Ne madencileri nede destekçileri yıldıramadı, korkutamadı, AKP faşizmi. Direnmenin zafere ulaşan yol olduğunu gösterdi madenciler sürdürdükleri bu eylemlerle.
Bağımsız Maden İş Sendikası yaptığı açıklamada valilikle yapılan görüşmede madencilerin talepleri üzerinde uzlaşıldığını ancak resmi bir protokol yapılıncaya kadar Ermenek meydanındaki bekleyişe devam edileceğini duyurdu.
Karaman Valisi ile yapılan görüşmede sözlü olarak, prensipte anlaşıldığını söyleyen maden işçileri temsilcileri, “Pazartesi günü bu protokol imzalanmazsa, önümüze hangi güç çıkarsa çıksın, istikametimizi bozmadan Ankara doğrultusunda yürümek konusunda netiz’’ dedi.
Öte yandan Manisa’nın Kırkağaç ilçesinde yine tazminat ve maaş haklarının verilmesi ve taleplerinin karşılanması için eylem yapan Somalı maden işçilerinin de bekleyişleri devam ediyor.
İşçilerin talepleri:
- Maaşlarını alamayan arkadaşlarımızın maaşları derhal ödensin.

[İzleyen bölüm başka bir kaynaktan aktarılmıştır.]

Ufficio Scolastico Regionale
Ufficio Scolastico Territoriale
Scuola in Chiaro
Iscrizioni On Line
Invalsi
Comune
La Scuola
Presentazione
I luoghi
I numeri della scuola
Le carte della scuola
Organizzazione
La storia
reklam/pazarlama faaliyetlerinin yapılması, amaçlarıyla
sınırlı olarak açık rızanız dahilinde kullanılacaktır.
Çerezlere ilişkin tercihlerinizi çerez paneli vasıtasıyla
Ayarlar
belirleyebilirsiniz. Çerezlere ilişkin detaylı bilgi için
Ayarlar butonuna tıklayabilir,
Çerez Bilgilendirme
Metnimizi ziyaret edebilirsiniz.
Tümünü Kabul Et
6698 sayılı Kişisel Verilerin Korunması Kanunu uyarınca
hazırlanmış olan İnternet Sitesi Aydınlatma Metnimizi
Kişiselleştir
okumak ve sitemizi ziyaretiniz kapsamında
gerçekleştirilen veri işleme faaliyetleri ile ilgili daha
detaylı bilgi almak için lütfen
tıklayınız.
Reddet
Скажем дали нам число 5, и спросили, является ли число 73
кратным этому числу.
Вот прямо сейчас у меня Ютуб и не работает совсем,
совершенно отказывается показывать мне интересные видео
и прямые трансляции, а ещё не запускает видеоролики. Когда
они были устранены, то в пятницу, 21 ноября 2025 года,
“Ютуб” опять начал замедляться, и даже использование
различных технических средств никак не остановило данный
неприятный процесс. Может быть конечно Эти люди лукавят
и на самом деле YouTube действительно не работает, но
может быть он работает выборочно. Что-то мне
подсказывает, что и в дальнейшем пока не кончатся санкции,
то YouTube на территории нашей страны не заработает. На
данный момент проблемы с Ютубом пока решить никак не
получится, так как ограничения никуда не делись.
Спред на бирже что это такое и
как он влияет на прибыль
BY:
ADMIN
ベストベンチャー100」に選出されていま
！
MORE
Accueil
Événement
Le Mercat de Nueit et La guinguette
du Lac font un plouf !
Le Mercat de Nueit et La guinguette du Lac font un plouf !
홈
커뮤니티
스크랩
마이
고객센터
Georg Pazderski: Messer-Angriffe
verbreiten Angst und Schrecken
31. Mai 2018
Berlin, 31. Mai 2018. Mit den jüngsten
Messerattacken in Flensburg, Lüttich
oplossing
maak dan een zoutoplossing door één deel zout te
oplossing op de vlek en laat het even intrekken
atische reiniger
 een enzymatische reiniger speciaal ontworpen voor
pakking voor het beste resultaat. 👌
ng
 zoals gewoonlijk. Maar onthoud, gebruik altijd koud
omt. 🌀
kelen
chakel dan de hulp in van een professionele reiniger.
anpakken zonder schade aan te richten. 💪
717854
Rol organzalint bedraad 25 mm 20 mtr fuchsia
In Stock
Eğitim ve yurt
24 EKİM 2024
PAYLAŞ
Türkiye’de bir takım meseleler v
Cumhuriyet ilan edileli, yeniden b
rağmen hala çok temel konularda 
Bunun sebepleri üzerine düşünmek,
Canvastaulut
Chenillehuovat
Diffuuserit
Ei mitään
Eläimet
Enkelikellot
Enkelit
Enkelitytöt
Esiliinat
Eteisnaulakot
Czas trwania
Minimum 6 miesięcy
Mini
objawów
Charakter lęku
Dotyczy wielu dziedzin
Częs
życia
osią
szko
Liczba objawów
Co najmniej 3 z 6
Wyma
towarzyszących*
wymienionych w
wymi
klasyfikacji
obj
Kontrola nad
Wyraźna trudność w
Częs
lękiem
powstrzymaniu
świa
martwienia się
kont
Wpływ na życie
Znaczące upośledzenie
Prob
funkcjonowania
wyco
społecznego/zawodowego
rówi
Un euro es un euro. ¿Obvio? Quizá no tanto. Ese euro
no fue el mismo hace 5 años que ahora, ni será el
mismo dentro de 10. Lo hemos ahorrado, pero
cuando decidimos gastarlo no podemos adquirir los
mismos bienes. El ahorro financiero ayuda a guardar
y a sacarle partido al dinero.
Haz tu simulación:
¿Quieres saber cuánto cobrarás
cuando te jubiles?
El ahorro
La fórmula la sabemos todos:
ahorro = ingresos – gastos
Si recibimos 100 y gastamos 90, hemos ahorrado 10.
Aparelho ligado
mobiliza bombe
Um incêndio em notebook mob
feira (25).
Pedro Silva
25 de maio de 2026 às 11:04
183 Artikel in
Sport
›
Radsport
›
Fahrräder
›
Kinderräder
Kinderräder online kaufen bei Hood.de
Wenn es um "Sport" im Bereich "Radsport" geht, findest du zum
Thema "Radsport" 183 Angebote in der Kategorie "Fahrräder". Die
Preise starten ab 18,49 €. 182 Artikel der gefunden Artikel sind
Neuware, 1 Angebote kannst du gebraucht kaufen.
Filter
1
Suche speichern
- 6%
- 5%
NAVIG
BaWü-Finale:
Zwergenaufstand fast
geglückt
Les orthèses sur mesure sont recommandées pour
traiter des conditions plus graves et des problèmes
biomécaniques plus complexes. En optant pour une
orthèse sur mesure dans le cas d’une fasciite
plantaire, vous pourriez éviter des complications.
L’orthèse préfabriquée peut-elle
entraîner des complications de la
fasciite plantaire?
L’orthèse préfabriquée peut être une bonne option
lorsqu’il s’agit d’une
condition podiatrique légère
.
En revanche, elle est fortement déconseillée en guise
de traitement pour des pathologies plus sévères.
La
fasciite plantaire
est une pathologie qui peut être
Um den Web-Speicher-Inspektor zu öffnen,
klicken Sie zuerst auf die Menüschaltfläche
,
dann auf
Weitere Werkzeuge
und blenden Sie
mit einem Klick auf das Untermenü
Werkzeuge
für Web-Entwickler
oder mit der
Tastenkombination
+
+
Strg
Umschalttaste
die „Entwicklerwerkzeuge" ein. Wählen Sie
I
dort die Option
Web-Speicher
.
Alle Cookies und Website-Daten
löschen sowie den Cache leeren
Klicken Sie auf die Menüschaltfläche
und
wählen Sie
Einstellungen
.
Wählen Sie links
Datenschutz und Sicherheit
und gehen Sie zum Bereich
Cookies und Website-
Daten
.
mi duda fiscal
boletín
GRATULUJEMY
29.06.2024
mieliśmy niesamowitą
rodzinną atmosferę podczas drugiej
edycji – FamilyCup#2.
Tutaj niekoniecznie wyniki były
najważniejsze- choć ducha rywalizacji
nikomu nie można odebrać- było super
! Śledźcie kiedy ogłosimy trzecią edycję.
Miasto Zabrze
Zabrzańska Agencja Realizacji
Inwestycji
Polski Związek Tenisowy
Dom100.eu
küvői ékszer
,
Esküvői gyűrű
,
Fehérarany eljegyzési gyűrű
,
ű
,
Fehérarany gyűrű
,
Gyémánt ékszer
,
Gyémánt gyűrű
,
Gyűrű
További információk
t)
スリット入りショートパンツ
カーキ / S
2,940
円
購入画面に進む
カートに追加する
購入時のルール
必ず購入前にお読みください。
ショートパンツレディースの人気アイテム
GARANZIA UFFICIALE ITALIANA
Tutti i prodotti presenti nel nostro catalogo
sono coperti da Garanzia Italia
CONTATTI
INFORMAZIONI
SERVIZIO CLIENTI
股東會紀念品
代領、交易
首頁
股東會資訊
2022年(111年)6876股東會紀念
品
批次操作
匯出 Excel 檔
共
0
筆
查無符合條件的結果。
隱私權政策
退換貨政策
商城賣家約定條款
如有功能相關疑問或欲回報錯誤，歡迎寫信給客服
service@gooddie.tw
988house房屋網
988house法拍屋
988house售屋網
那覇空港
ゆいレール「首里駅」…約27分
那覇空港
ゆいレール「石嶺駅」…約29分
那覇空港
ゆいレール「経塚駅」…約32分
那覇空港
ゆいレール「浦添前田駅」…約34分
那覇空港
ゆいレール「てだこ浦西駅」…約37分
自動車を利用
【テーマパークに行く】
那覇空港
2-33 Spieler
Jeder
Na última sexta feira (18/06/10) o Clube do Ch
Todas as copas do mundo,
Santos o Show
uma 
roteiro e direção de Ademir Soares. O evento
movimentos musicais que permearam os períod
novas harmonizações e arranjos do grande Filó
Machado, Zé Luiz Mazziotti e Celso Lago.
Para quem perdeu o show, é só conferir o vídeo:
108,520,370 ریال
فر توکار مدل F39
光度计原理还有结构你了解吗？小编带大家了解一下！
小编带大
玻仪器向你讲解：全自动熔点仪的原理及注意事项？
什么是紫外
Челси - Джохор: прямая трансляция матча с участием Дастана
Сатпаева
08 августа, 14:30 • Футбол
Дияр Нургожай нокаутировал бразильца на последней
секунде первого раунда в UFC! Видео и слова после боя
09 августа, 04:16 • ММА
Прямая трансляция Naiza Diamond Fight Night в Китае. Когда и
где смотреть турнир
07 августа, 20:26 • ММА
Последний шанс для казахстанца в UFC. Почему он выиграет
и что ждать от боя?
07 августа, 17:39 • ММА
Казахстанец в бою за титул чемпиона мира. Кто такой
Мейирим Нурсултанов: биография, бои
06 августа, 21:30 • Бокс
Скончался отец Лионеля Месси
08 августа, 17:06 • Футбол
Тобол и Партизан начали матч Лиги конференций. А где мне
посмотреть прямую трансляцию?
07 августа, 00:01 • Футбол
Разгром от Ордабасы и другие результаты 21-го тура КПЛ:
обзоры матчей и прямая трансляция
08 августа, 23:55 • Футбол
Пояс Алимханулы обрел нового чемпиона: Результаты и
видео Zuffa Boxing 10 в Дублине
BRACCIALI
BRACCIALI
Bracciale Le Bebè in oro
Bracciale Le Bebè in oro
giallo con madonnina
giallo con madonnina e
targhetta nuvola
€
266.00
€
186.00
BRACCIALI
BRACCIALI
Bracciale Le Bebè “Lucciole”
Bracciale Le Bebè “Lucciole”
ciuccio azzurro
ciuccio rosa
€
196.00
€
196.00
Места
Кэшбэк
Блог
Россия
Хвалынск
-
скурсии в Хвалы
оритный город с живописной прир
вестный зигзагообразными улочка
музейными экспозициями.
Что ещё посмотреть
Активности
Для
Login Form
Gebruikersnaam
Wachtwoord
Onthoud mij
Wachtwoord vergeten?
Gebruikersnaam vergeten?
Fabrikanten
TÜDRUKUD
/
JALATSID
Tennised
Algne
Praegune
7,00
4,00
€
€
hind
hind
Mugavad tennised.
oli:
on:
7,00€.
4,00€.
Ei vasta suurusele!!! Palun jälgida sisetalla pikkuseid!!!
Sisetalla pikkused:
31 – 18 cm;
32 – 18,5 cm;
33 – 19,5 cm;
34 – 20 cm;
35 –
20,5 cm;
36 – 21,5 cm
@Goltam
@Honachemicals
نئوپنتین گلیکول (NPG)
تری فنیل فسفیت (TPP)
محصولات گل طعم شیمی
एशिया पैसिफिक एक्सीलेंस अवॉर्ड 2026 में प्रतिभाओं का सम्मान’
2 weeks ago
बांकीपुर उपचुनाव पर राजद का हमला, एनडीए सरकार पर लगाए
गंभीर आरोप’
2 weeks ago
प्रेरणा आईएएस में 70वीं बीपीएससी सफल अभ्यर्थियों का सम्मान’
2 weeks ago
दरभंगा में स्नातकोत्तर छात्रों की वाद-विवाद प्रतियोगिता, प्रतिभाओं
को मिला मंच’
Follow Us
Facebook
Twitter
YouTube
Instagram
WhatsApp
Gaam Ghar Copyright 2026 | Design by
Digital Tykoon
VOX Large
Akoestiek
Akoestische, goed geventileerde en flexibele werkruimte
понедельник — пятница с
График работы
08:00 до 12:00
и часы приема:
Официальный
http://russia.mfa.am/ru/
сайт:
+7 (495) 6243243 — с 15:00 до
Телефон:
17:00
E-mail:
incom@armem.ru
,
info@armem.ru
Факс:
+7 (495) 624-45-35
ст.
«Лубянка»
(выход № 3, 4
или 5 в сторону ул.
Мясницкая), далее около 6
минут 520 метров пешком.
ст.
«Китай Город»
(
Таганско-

- Tüm Tazminat mağdurlarının tazminatları ödensin.
- BES kesintileri ödensin.
- Madenlerde gerekli işçi sağlığı ve iş güvenliği koşulları yerine getirilsin.
- İşten atılan işçiler derhal geri alınsın.
Emekçiler egemen sınıfların birçok kez söz verip yapmadıkları tarihsel tecrübesine sahip oldukları için, prensip anlaşmayla yetinmeyip somut anlaşmaya kadar eyleme devam kararı verdiler. Doğru olan da budur, sömürücülerde oyun çoktur çünkü.